3 Replies Latest reply: Feb 19, 2016 7:14 PM by Stefan Wühl RSS

    Which is faster to drop records, inner join or non-concatenate load and drop?

    Andy Dietler

      I have a script that creates record for each date between the start and end of a contract and links back to the contract fact table with %ContractKey. Which of these ways is going to load faster:

       

      Use an Inner Join to drop the invalid rows:

       

      //Get Min/Max Dates

      MinMaxDate:

      LOAD

        Min([Contract Date Start]) AS MinDate,

          Max([Contract Date End]) AS MaxDate

      Resident Contracts;

       

       

      Let vMinDate = Peek('MinDate');

      Let vMaxDate = Peek('MaxDate');

       

       

      Drop Table MinMaxDate;

       

       

      //Create Table of All Dates in Range

      ContractDates:

      LOAD 

        Date($(vMinDate) + IterNo() - 1) as [Active Date] 

      AutoGenerate 1 While $(vMinDate) + IterNo() -1 <= $(vMaxDate); 

       

       

      //Cartesian All Contracts to Dates

      Join (ContractDates)

      LOAD Distinct

        %ContractID,

          [Contract Date Start] AS Start_temp,

          [Contract Date End] AS End_temp

      Resident Contracts;

         

      //Remove Dates Outside of Contract Start and End

      Inner Join (ContractDates)

      LOAD

        %ContractID,

          [Active Date]

      Resident ContractDates

      WHERE Start_temp <= [Active Date]

      AND End_temp >= [Active Date]

      ;

       

      Drop Fields Start_temp, End_temp;

       

      Or a similar method but with a temp table and then load a 2nd table and drop the temp one:

       

      //Get Min/Max Dates

      MinMaxDate:

      LOAD

        Min([Contract Date Start]) AS MinDate,

          Max([Contract Date End]) AS MaxDate

      Resident Contracts;

       

       

      Let vMinDate = Peek('MinDate');

      Let vMaxDate = Peek('MaxDate');

       

       

      Drop Table MinMaxDate;

       

       

      //Create Table of All Dates in Range

      ContractDates:

      LOAD 

        Date($(vMinDate) + IterNo() - 1) as [Active Date] 

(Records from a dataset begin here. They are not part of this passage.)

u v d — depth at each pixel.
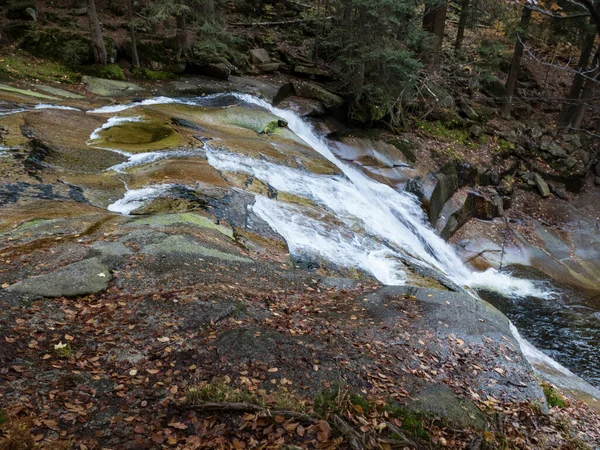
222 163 11.16
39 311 4.68
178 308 5.10
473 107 22.17
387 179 16.27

      AutoGenerate 1 While $(vMinDate) + IterNo() -1 <= $(vMaxDate); 

       

       

      //Cartesian All Contracts to Dates

      Join (ContractDates)

      LOAD Distinct

        %ContractID,

          [Contract Date Start] AS Start_temp,

          [Contract Date End] AS End_temp

      Resident Contracts;

         

      //Remove Dates Outside of Contract Start and End

      Rename Table ContractDates to ContractDates_temp;

       

      NoConcatenate

      ContactDates:

      LOAD

        %ContractID,

          [Active Date]

      Resident ContractDates_temp

      WHERE Start_temp <= [Active Date]

      AND End_temp >= [Active Date]

      ;

       

      Drop Table ContractDates_temp;

       

      Drop Fields Start_temp, End_temp;

       

      Or is there a better way to accomplish this?